Michael O’Leary : « Le Brexit pourrait détruire l’Europe ! »

Le patron irlandais de Ryanair ne croit pas au scénario d'un Brexit [Northfoto / Shutterstock]

L’Union européenne serait condamnée si le Royaume-Uni sort de l’UE, a affirmé le  bouillant patron de Ryanair, Michael O’Leary   lors d’une intervention au Paris Air Forum. Un article de notre partenaire La Tribune.

Très attendu, pour cette troisième édition du Paris Air Forum, l’événement annuel sur l’aéronautique et la défense organisé par La Tribune, Mihael O’Leary, le très atypique patron de la compagnie de low cost Ryan Air n’a pas failli à sa réputation.

Actualité oblige, une question de la salle a évoqué l’éventualité d’un Brexit lors du référendum britannique du 23 juin prochain. Le patron irlandais n’y croit pas, restant convaincu que le Remain (rester dans l’Europe) l’emportera ce  jeudi, même si selon lui « les partisans du Brexit sont les plus déterminés ». Le salut pourrait venir des jeunes générations, plus europhiles.

Mais si le Brexit gagne, « l’Union européenne est condamnée et ça pourrait être très difficile pour le Royaume-Uni à court terme ». Le scénario d’une sortie du Royaume-Uni de l’UE causerait « de très grands dommages » à l’économie britannique et européenne selon lui avec une possible récession de deux à trois ans. Mais, même en cas de Remain, si le peuple britannique choisit de rester dans l’Europe, il faudra que cela change à Bruxelles, qui devra tenir compte de ce « wake-up call » pour se réveiller et se réformer.

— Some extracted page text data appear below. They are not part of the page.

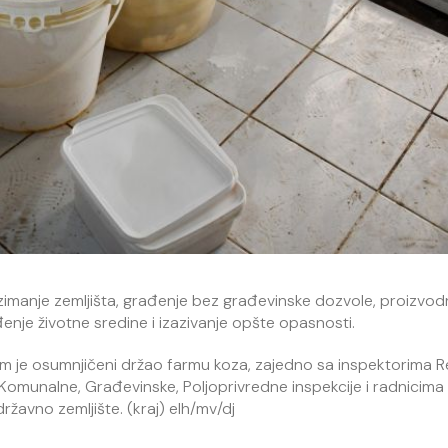
zimanje zemljišta, građenje bez građevinske dozvole, proizvodn
đenje životne sredine i izazivanje opšte opasnosti.
em je osumnjičeni držao farmu koza, zajedno sa inspektorima R
, Komunalne, Građevinske, Poljoprivredne inspekcije i radnicima
ržavno zemljište. (kraj) elh/mv/dj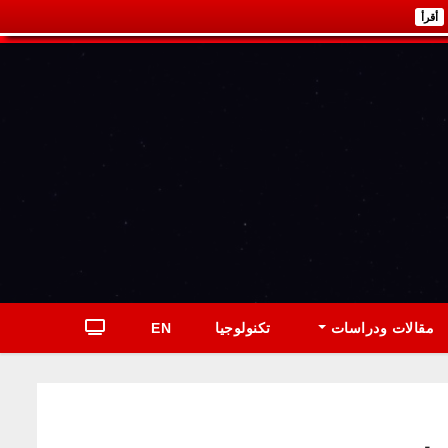
أقرأ
مقالات ودراسات
تكنولوجيا
EN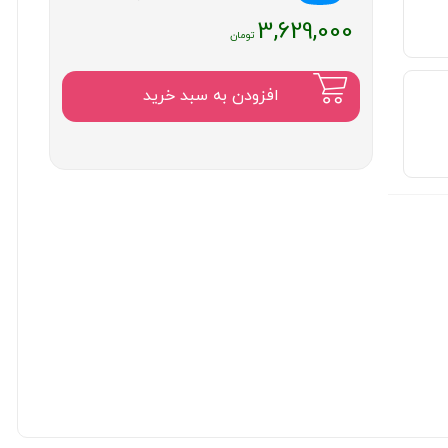
3,629,000
افزودن به سبد خرید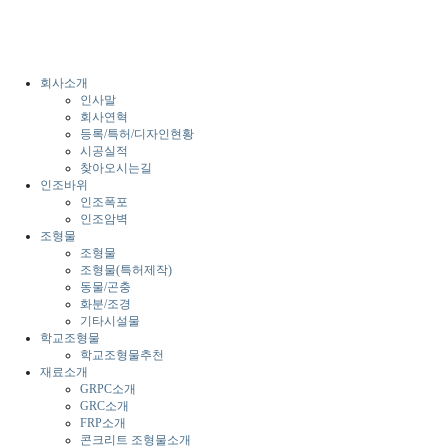
회사소개
인사말
회사연혁
등록/특허/디자인현황
시공실적
찾아오시는길
인조바위
인조폭포
인조암벽
조형물
조형물
조형물(특허제작)
동물/곤충
화분/조경
기타시설물
학교조형물
학교조형물추천
재료소개
GRPC소개
GRC소개
FRP소개
콘크리트 조형물소개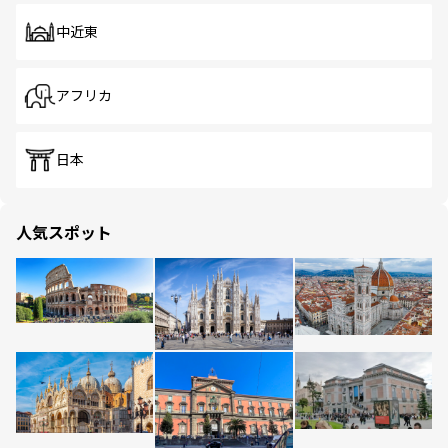
中近東
アフリカ
日本
人気スポット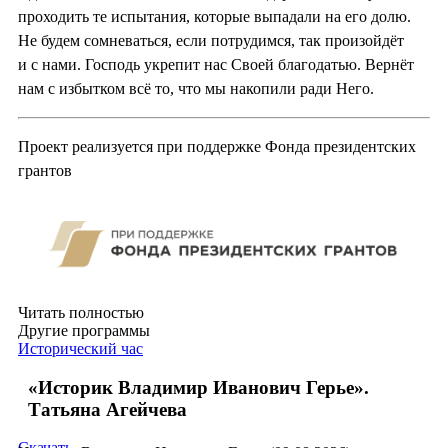
проходить те испытания, которые выпадали на его долю.
Не будем сомневаться, если потрудимся, так произойдёт
и с нами. Господь укрепит нас Своей благодатью. Вернёт
нам с избытком всё то, что мы накопили ради Него.
Проект реализуется при поддержке Фонда президентских
грантов
Читать полностью
Другие программы
Исторический час
«Историк Владимир Иванович Герье».
Татьяна Агейчева
Скачать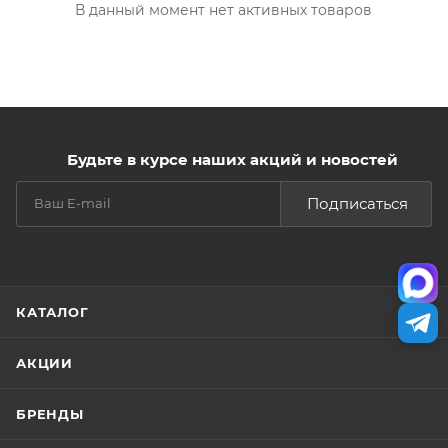
В данный момент нет активных товаров
Будьте в курсе наших акций и новостей
Подписаться
КАТАЛОГ
АКЦИИ
БРЕНДЫ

La consolidation du marché aérien approche

S’agissant du secteur aérien et de la compétition entre les compagnies aériennes traditionnelles et les low cost, Michael O’Leary a estimé que les deux acteurs sont « comme chiens et chats » depuis l’arrivée des Easyjet ou Ryanair dans les années 90. Cette nouvelle concurrence a forcé les transporteurs nationaux à créer leurs propres filiales à bas coût. Mais pour le trublion irlandais, celles-ci sont condamnées à l’échec, tout comme leurs maisons mères.

Bref, d’après le patron irlandais, seules deux ou trois compagnies nationales survivront d’ici dix ans, sans oublier bien sur Ryanair.

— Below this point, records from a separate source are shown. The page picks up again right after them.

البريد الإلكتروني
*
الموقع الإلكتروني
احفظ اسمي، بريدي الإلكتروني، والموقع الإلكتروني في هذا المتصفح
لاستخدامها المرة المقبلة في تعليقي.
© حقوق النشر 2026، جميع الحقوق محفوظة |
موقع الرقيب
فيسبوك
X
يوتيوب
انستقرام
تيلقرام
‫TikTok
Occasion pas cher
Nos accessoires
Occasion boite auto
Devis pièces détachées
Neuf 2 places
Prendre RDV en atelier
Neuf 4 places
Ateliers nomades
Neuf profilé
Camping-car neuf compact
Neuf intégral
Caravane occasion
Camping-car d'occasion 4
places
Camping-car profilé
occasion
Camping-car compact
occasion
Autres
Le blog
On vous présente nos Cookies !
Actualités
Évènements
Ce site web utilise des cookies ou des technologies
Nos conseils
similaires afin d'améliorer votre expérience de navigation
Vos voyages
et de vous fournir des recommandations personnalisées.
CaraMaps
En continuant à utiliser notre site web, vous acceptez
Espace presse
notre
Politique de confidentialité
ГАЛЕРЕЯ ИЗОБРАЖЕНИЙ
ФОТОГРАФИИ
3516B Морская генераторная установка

Ryanair veut doubler le nombre de ses passagers

Car l’ambitieux entrepreneur compte bien doubler rapidement le nombre de passagers transportés (de 90 millions, soit un peu plus qu’Air France KLM, à 180 millions) grâce à l’achat de nouveaux Boeing 737 MAX, qui offrent plus de sièges pour un coût inférieur, car moins gourmands en carburant.

Pour Michael O’Leary, Ryanair et les autres low cost vont devenir les prestataires des compagnies nationales en transportant les passagers sur les courts trajets vers les hubs comme Charles de Gaulle, Heathrow ou Francfort pour alimenter les vols long-courriers d’ Air France, British Airways et Lufthansa. Les compagnies traditionnelles gagnent de l’argent sur les longs courriers, mais en perdent sur les courts et moyens courriers. De plus en plus, elles vont demander aux low cost comme nous d’acheminer leurs clients depuis les provinces européennes vers les grands hubs ». Il estime que Ryanair et Easyjet pourraient acheminer jusqu’à 65 % des passagers courts courriers des compagnies nationales.

« Tous les aéroports devraient être privatisés »

Si l’on en croit Michael O’Leary, le paysage aérien commercial aura bien bougé dans dix ans. Pour lui, les « fausses low cost » que sont les Germanwings, Transavia, Vueling ou Air Berlin ne sont pas viables. Pourtant, le patron de Ryanair n’a aucune intention de racheter ces futurs canards boiteux : « nous venons de commander beaucoup de nouveaux appareils et réalisons beaucoup de profit. Nous n’avons aucune intention d’acquérir ces compagnies ». La stratégie de Michael O’Leary est plutôt simple : continuer à baisser ses prix pendant qu’Air France ou British Airways les augmentent sur leurs vols long-courriers.

Pour conclure sa prestation très suivie, le patron atypique estime que « tous les aéroports français devraient être privatisés » et lance un avertissement : « le vrai danger, c’est le contrôle aérien. Les contrôleurs français en sont à leur 55ème grève en moins de dix ans ».